Let me just say, this was my very first time buying eggplant, tasting eggplant, and cooking with eggplant. It’s so good! At least, this recipe made was good. I wanted to think of a truly unique way of cooking the stuff, but when it came down to it, I settled for the typical “eggplant parmesan.” After searching the web for tons of recipes, I came across one I actually really liked, and I didn’t really change that much about it. I started making the dish, and I had to tweak a few things along the way, but you can thank Smells Like Home for this one! (Minus my alterations, because the original recipe makes enough for about a hundred people (exaggeration) and I’m only cooking for 4). Not only is this post focusing on the Eggplant Parmesan recipe, it’s also focusing on how I prep my meals. Something you have to remember about this post, is that it’s based off of MY day. I work from home, so I understand this method does not work for everyone. It also feeds 6 people, so if you’re cooking for two, cut the recipe down. Please note: This is probably a terrible recipe to use when giving a timeline example, because this recipe takes hours! So for that, I am sorry. Not all recipes take 3 hours.
HOW I TIME MY MEALS:
–Make a list of everything you want to include with the meal
Salad (carrots + tomatoes + croutons + sliced cucumbers)

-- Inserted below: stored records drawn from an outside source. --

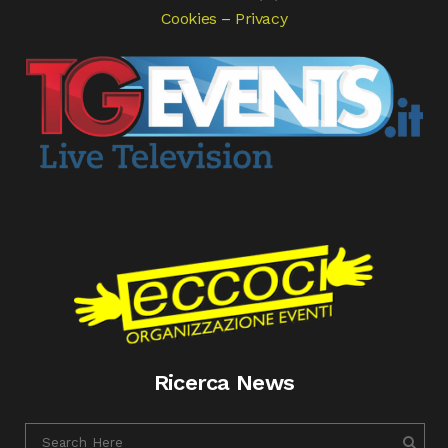
Cookies
–
Privacy
Ricerca News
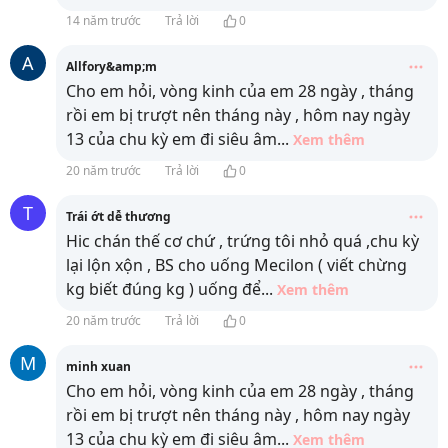
14 năm trước
Trả lời
0
A
Allfory&amp;m
Cho em hỏi, vòng kinh của em 28 ngày , tháng
rồi em bị trượt nên tháng này , hôm nay ngày
13 của chu kỳ em đi siêu âm
...
Xem thêm
20 năm trước
Trả lời
0
T
Trái ớt dễ thương
Hic chán thế cơ chứ , trứng tôi nhỏ quá ,chu kỳ
lại lộn xộn , BS cho uống Mecilon ( viết chừng
kg biết đúng kg ) uống để
...
Xem thêm
20 năm trước
Trả lời
0
M
minh xuan
Cho em hỏi, vòng kinh của em 28 ngày , tháng
rồi em bị trượt nên tháng này , hôm nay ngày
13 của chu kỳ em đi siêu âm
...
Xem thêm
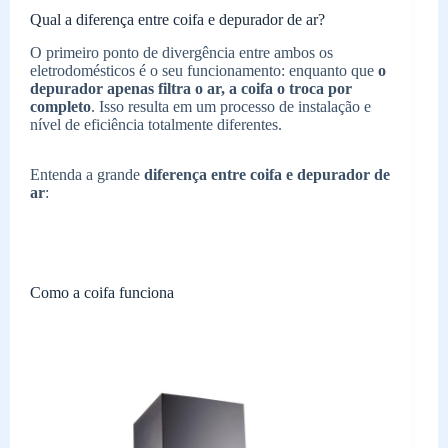
Qual a diferença entre coifa e depurador de ar?
O primeiro ponto de divergência entre ambos os
eletrodomésticos é o seu funcionamento: enquanto que
o
depurador apenas filtra o ar, a coifa o troca por
completo
. Isso resulta em um processo de instalação e
nível de eficiência totalmente diferentes.
Entenda a grande
diferença entre coifa e depurador de
ar
:
Como a coifa funciona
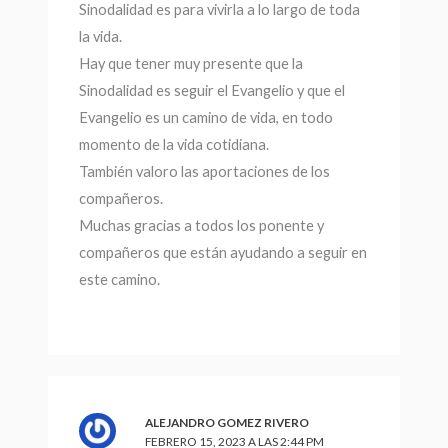
Sinodalidad es para vivirla a lo largo de toda
la vida.
Hay que tener muy presente que la
Sinodalidad es seguir el Evangelio y que el
Evangelio es un camino de vida, en todo
momento de la vida cotidiana.
También valoro las aportaciones de los
compañeros.
Muchas gracias a todos los ponente y
compañeros que están ayudando a seguir en
este camino.
ALEJANDRO GOMEZ RIVERO
FEBRERO 15, 2023 A LAS 2:44 PM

–Read over your entire recipe for each item you have that includes a recipe
–Make a timeline starting with the time you want to have dinner ready and work backwards.
Prep salad (refrigerate) AM
Eggplant Prep 4:00pm
Eggplant baking 6:30pm
Bread baking 6:45pm
Set table (while bread is baking)
1 LARGE EGGPLANT, WASHED + SLICED
2 TEASPOONS KOSHER SALT
1 CUP ALL-PURPOSE FLOUR
2 TEASPOONS OF PEPPER
1 CUP OF ITALIAN BREAD CRUMBS
1 CUP OF FRESH GRATED PARMESAN
1 CUP SHREDDED MOZZARELLA CHEESE
Place eggplant in a bowl and sprinkle with salt. Transfer eggplant slices into a strainer over a bowl and let it sit for 45 minutes to drain the juice from the eggplant.
While eggplant is sitting, preheat your oven to 425 and place a baking sheet inside to warm. In a deep plate combine flour and pepper. In a bowl, beat eggs. In another deep plate, combine bread crumbs and 1/2 cup of parmesan cheese.
Remove eggplant and place in a single layer onto a paper-toweled plate. Using another paper towel, press down on slices to remove excess juice. Dip each individual slice into the flour, then the egg, followed by the bread crumb mix. Place on a wire rack with baking sheet underneath to catch droppings. Continue until all eggplant slices are coated.
Carefully remove baking sheet from oven and drizzle a little olive oil on it, swirling to coat. Place the eggplant slices on the sheet (I had to do 2 rounds) and bake for 30 minutes flipping every 15 minutes.
When eggplant slices are done, carefully remove from oven and place in a long baking dish in a single layer (overlapping slightly to fit).
Once you have prepared your sauce (below) drizzle sauce over the eggplant layer. Follow up with half of the mozzarella cheese, then repeat with another eggplant layer and mozzarella cheese, topping off with parmesan cheese. Leave the edges of the eggplant slices uncovered to stay crispy.
Bake for 15 minutes or until top is golden brown. Remove from oven carefully and let cool before serving!
1 LARGE CAN WHOLE TOMATOES
2 GARLIC GLOVES, MINCED
PINCH OF RED PEPPER FLAKES
While your eggplant slices are baking, pour your can of tomatoes into a blender and puree. In a large skillet, combine red pepper flakes and garlic, sauteing until garlic is golden brown. Once garlic is golden brown, add tomato sauce and let simmer 15 minutes. Add italian seasoning and salt to taste.